Kafka JSON Mutating

In this example we start off with a stream of JSON data being written to a Kafka topic. Our task is to consume the stream, mutate the data into a new format, filter certain items, and write the stream to a new topic.

For this example the data will be social media interactions with NLP enrichments such as sentiment and language detection, it looks something like this:

{
  "content": {
    "text": "This ist a public service announcement: I hate Jerry, Kate is okay.",
    "created_at": 1524599100
  },
  "language":[
    {
      "confidence": 0.07,
      "code": "de"
    },
    {
      "confidence": 0.93,
      "code": "en"
    }
  ],
  "sentiment": [
    {
       "entity": "jerry",
       "level": "negative",
       "confidence": 0.45
    },
    {
       "entity": "kate",
       "level": "neutral",
       "confidence": 0.08
    }
  ]
}

And we wish to mutate the data such that irrelevant data is removed. Specifically, we want to reduce the language detection candidates down to a single language code, and we want to remove sentiment entities with a confidence below a certain level (0.3). The desired output from the above sample would be:

{
  "content": {
    "created_at": 1524599100,
    "text": "This ist a public service announcement: I hate Jerry, Kate is okay."
  },
  "entities": [
    {
      "name": "jerry",
      "sentiment": "negative"
    }
  ],
  "language": "en"
}

Which we can accomplish using the JMESPath processor.

The main factor of concern in this example is throughput, it needs to be as high as possible, but we also need to preserve at-least-once delivery guarantees.

The full config for this example can be found here.

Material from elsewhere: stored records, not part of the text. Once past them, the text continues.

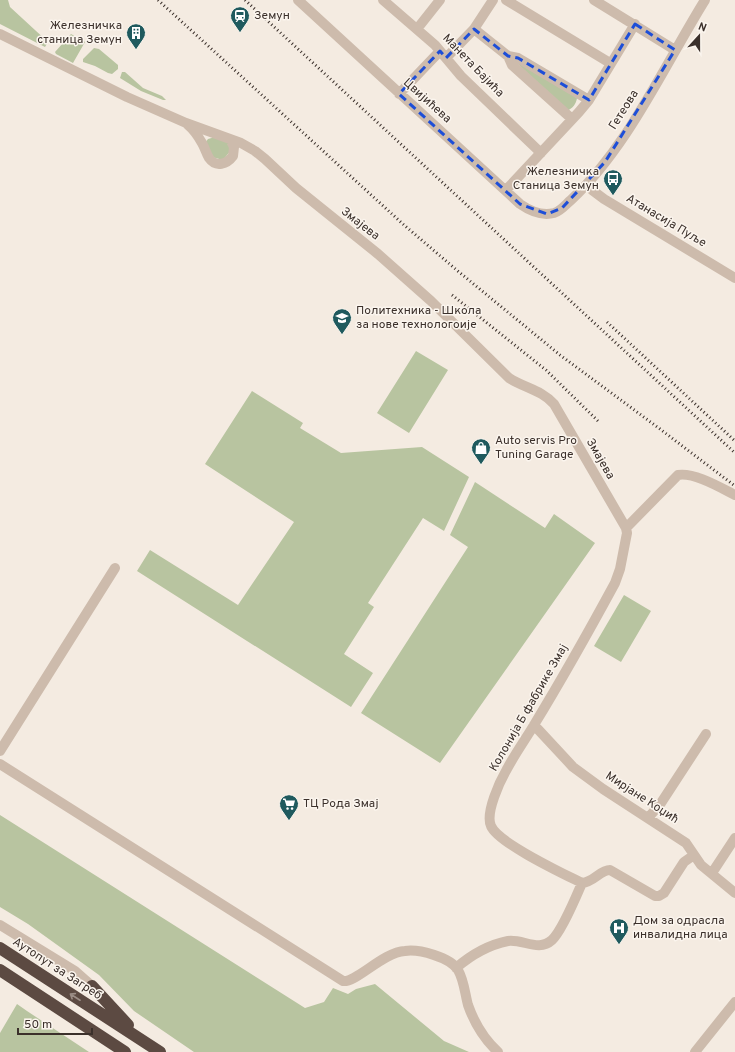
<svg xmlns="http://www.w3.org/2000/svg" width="735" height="1052" font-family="Overpass,sans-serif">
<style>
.green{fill:#b8c4a0}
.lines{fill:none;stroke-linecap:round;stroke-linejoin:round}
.minor{stroke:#cdbbac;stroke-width:10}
.highway{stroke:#5c4a42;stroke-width:12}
.rail{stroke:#3b302b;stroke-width:3;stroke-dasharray:1 3;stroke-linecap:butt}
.oneway{stroke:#9c8e87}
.marked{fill:none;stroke:#1d4ed8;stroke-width:3;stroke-dasharray:8 5;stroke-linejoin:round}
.labels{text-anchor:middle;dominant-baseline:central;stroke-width:3;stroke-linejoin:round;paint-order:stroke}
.poi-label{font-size:12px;fill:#3b302b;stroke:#fbf5ee;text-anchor:start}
.street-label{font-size:12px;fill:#3b302b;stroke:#fbf5ee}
</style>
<rect width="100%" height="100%" fill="#f4ebe1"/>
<path class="green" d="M0 0H8L10 7 48 42 45 47 0 24Z
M71 34 85 42 73 63 56 54 55 52Z
M94 48 99 49 118 65V69L112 74 108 73 95 66 83 62V59Z
M519 63 577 98C576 104 573 108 567 111L518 64Z
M122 72H125L143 88 162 96 166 100H163L141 91 120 78Z
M215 137 228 142 232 149 223 160 212 157 205 143 208 139Z
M416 351 448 370 409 433 377 413Z
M252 391 303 423 300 428 341 453 422 447 469 477 444 531 423 518 368 603 374 607 344 654 373 673 351 707 137 571 150 550 238 605 294 522 205 464Z
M475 482 545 528 554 514 595 543 440 763 361 713 468 547 450 535Z
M624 595 651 611 621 662 594 646Z
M0 815 305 1008 324 1002 333 988 348 994 356 989 375 984 444 1041 469 1052H194L134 1011 99 975 28 924 0 907Z
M17 1004 27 1011 89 1052H0V1033Z"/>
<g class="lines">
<path class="minor" d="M298 0 520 204C530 211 542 216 554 213 561 211 566 204 571 200 628 147 664 66 705 0
M383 0 435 45 461 76 541 153
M506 0 610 63
M594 0 675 50
M417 29 440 0
M474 29 508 56 512 65 572 119
M0 34 127 97 186 123 241 143 255 151 265 159 296 188 378 254 431 301 509 378C524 388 542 390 554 404L626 528 627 533 620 569 615 583C589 631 562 679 534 725 525 740 515 754 507 769 500 781 485 813 491 826 498 843 564 874 582 883 594 882 600 870 610 870L655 896H659L664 893 684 862 694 855
M508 56 518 58 589 100
M446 58 474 29 493 0
M399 94 440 51
M188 125C194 130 198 136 202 143 205 148 206 153 209 158 216 168 227 164 233 156L234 147 230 139
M590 182 592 190 604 199 735 278
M506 190 579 112 589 100 635 24
M626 528 678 475C694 472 721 488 735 495
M534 725 573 767 603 789 686 843 701 865 735 893
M0 751 115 568
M0 764 343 981C356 983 383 952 405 951 419 949 450 957 458 970 464 980 465 994 468 1005 474 1022 485 1040 498 1052
M648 818 661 803 706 734
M712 873 735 838
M0 925 75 971 92 986
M456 968C471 955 488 945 508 941 523 939 539 952 552 940 562 931 576 897 582 883
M695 1052 735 1002"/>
<path class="highway" d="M0 948 160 1052
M0 970 125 1052
M92 986 128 1025"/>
<path class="rail" d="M158 0 404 225 459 272 560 355 660 429 735 486
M245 0 735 453
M452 295 546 370 599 422
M607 322 735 441"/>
</g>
<defs><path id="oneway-shaft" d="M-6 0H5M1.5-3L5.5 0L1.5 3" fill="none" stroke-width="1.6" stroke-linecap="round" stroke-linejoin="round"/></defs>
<use class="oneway" href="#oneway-shaft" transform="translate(75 997) rotate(-147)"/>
<path class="marked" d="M635 24 675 50 605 162 562 208 547 214 520 204 399 94 440 51 446 58 474 29 508 56 518 58 589 100Z"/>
<defs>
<g id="station-pin" transform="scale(1)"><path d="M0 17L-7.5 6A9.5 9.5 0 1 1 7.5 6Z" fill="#1f5a5e" stroke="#fbf5ee"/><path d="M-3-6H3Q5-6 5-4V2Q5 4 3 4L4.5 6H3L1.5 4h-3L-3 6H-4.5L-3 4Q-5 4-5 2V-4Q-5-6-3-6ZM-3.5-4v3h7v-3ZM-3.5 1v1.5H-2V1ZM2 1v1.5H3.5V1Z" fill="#fff"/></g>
<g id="building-pin" transform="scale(1)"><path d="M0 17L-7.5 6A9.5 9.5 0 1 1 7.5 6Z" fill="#1f5a5e" stroke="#fbf5ee"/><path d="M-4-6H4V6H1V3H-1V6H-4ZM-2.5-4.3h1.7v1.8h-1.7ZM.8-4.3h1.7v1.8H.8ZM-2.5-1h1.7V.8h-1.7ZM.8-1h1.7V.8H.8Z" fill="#fff"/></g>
<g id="bus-pin" transform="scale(1)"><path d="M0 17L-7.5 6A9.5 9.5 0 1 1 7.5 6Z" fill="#1f5a5e" stroke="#fbf5ee"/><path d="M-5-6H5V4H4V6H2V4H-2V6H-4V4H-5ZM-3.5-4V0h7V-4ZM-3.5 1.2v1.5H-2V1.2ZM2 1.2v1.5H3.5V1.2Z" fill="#fff"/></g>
<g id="school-pin" transform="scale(1)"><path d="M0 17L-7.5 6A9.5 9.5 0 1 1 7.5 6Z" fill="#1f5a5e" stroke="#fbf5ee"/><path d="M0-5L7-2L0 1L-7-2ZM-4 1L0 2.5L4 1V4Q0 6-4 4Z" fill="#fff"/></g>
<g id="shop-pin" transform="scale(1)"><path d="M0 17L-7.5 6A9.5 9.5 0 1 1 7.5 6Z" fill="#1f5a5e" stroke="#fbf5ee"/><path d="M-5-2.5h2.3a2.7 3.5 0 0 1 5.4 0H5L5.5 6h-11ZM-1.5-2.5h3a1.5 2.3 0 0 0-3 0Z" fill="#fff"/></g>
<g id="supermarket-pin" transform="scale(1)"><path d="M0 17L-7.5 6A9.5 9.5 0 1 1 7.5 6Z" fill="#1f5a5e" stroke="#fbf5ee"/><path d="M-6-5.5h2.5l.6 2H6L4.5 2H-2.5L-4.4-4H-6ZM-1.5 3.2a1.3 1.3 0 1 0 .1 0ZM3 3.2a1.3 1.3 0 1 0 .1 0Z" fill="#fff"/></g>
<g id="hospital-pin" transform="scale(1)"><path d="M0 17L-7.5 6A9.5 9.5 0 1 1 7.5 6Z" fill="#1f5a5e" stroke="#fbf5ee"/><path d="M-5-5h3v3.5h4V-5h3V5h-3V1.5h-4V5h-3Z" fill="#fff"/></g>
</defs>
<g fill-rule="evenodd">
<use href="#station-pin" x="240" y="16"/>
<use href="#building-pin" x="136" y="33"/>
<use href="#bus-pin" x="613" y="179"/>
<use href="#school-pin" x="342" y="318"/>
<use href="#shop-pin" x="481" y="448"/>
<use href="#supermarket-pin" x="289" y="804"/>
<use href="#hospital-pin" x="619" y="928"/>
</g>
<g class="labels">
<g class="poi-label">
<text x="254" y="16">Земун</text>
<text x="122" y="26" text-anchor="end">Железничка<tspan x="122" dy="14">станица Земун</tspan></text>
<text x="599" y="172" text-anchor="end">Железничка<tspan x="599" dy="14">Станица Земун</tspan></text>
<text x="356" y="311">Политехника - Школа<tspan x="356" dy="14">за нове технологоије</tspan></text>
<text x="495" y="441">Auto servis Pro<tspan x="495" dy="14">Tuning Garage</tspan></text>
<text x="303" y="804">ТЦ Рода Змај</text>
<text x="633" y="921">Дом за одрасла<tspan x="633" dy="14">инвалидна лица</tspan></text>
</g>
<g class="street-label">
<text transform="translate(473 66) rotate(46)">Манета Бајића</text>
<text transform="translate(427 101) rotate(42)">Цвијићева</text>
<text transform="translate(624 110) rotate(-58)">Гетеова</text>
<text transform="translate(666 221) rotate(31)">Атанасија Пуље</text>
<text transform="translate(360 224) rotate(38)">Змајева</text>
<text transform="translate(600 459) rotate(60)">Змајева</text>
<text transform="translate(529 708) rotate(-60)">Колонија Б фабрике Змај</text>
<text transform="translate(642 798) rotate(33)">Мирјане Коџић</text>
<text transform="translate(57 969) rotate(33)">Аутопут за Загреб</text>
</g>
</g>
<g transform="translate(699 36) rotate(21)" stroke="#fbf5ee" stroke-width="3" paint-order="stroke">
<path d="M0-3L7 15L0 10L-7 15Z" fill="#3b302b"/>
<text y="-6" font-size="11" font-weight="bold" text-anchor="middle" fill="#3b302b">N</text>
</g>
<path d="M18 1028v6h74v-6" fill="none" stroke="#3b302b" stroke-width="2"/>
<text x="24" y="1028" font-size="12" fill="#3b302b" stroke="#fbf5ee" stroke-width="3" paint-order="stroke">50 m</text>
</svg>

Since the pipeline is mostly going to be throttled by CPU the mutations execute on processing threads matching the number of logical CPUs. In order to keep the processing threads busy with traffic there are parameters in the config for tuning the number of concurrent readers to reduce input IO stalling. There is also a parameter for the message batch size, which can tuned in order to increase the throughput of the output in case it becomes the bottleneck.

Input

input:
  broker:
    count: 8 # Try cranking this value up if your CPUs aren't maxed out
    inputs:
    - kafka_balanced:
        addresses:
        - localhost:9092 # TODO
        client_id: benthos_mutator_1
        consumer_group: benthos_mutator_group
        topics:
        - data_stream
        max_batch_count: 8 # Batch size: Tune this to increase output throughput

The kafka_balanced input is used here, which automatically distributes the partitions of a topic across all consumers of the same consumer group. This allows us to have as many consumers both inside the process and as separate services as we need. It should be noted that the number of Kafka partitions for this topic should be significantly higher than the total number of consumers in order to get a good distribution of messages.

Using a broker allows us to tune the number of parallel consumers inside the process in order to reach our maximum CPU utilisation.

We also specify a max_batch_count, which is the maximum number of messages to batch together when we have a backlog of prefetched messages. The advantage of this is that a batch will be sent as a single request on the Kafka producer output. By tuning the batch size we should be able to increase our output throughput to prevent it from bottlenecking the pipeline.

Pipeline

pipeline:
  threads: 4 # This should match the number of logical CPUs
  processors:
  - jmespath:
      query: |
        {
          content: content,
          entities: sentiment[?confidence > `0.3`].{
            name: entity,
            sentiment: level
          },
          language: max_by(language, &confidence).code
        }

The pipeline is where we construct our processing pipelines. We set the number of threads to match our available logical CPUs in order to avoid contention. You might find slightly increasing or decreasing this number can improve throughput due to competing services on the machine.

The number of input consumers needs to be significantly higher than the number of threads here in order to prevent IO stalling.

The only processor defined here is our JMESPath query, which is where our JSON mutation comes from. You can read more about JMESPath here.

Output

Our output is a standard Kafka producer output.